Wyshak is more reticent when it comes to detailing corruption that existed in his own U.S. Attorney’s Office.
A key player in enabling the reign of Bulger and Flemmi was Jeremiah O’Sullivan, head of the federal Organized Crime Strike Force and later U.S. Attorney for the District of Massachusetts. A prosecutor in the Rudy Giuliani mold—hard driving, self-righteous, with an attitude of the ends justifies the means—O’Sullivan was also remarkably successful as a prosecutor, with a high conviction rate.
From the stand, Flemmi briefly mentioned how, in 1978, O’Sullivan’s OC Strike Force was on the verge of handing down dozens of indictments in what became known as “the race fix case.” The Winter Hill gang had been involved in a lucrative scam to fix horse races at tracks around the New England area. O’Sullivan’s case was air tight, and among those on the list to receive indictments were Bulger and Flemmi.
Flemmi described how, when he and Bulger heard about the pending indictments through their sources in law enforcement, they had Connolly arrange a meeting with himself and supervisor Morris at Morris’s home in Concord. Bulger and Flemmi brought a bottle of wine for Morris as a gift. Morris cooked dinner for the group. At the dinner, Bulger and Flemmi suggested that Morris go to Jerry O’Sullivan and try to get them removed from the indictment. Morris said he’d see what he could do.
Within days, Morris and Connolly arranged a meeting with the man who was the top organized crime investigator in the region and requested that he drop Bulger and Flemmi from his. Their value as informants against the mafia precluded their being arrested as racketeers.
O’Sullivan acquiesced, beginning a new phase in which the U.S. Department of Justice now had a vested interest in protecting Bulger and Flemmi, who would go on to kill many more people—including the two Debbies—before Whitey went on the run in 1995.
Throughout the trial so far, whenever questioning by the defense lawyers strays into areas pertaining to Boston’s historical narrative of corruption in the justice system, or, more specifically, the role of the Department of Justice beyond the FBI, the prosecutors usually object. “Your honor,” they ask, “what relevance does this have to the case against James Bulger?” Invariably, Judge Denise Casper sustains the objection.

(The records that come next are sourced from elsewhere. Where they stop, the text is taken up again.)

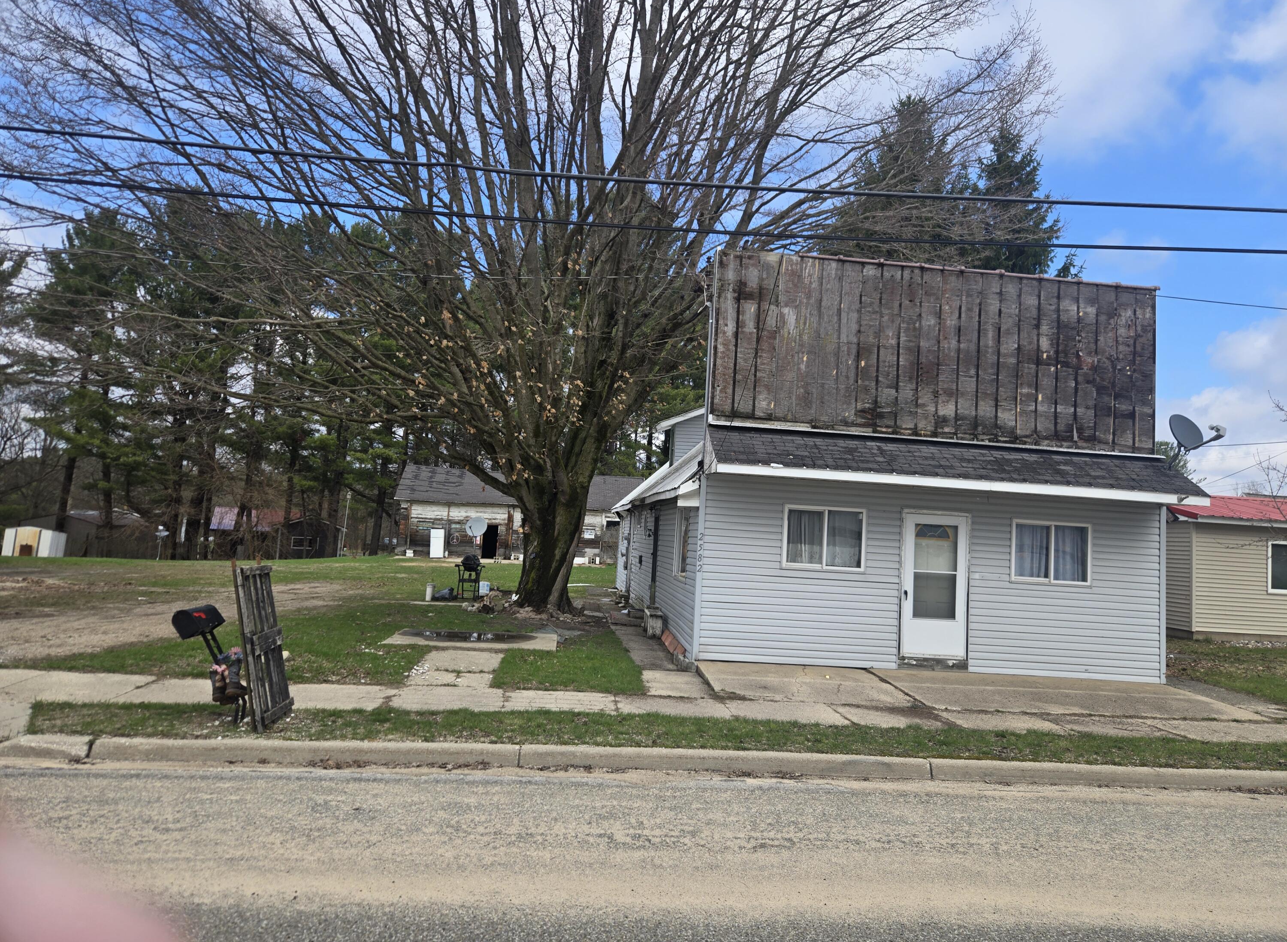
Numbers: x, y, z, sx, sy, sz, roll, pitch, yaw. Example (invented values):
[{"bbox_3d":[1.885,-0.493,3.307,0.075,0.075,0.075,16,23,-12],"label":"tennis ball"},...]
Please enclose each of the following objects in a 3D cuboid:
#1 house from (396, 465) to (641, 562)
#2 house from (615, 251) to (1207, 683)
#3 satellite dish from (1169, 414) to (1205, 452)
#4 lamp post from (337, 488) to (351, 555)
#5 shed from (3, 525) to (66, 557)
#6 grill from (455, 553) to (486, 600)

Flemmi is back on the stand today; his testimony will likely further shock and disgust jurors and observers. But beyond the shock value, Flemmi is a man with a unique perspective on decades’ worth of corruption and nefarious acts at virtually every level of law enforcement in the region’s criminal-justice system. The degree to which that knowledge is brought before the public may depend mostly on the defense lawyers, who begin their cross-examination after the government is finished leading their star witness through a diversionary litany of atrocities.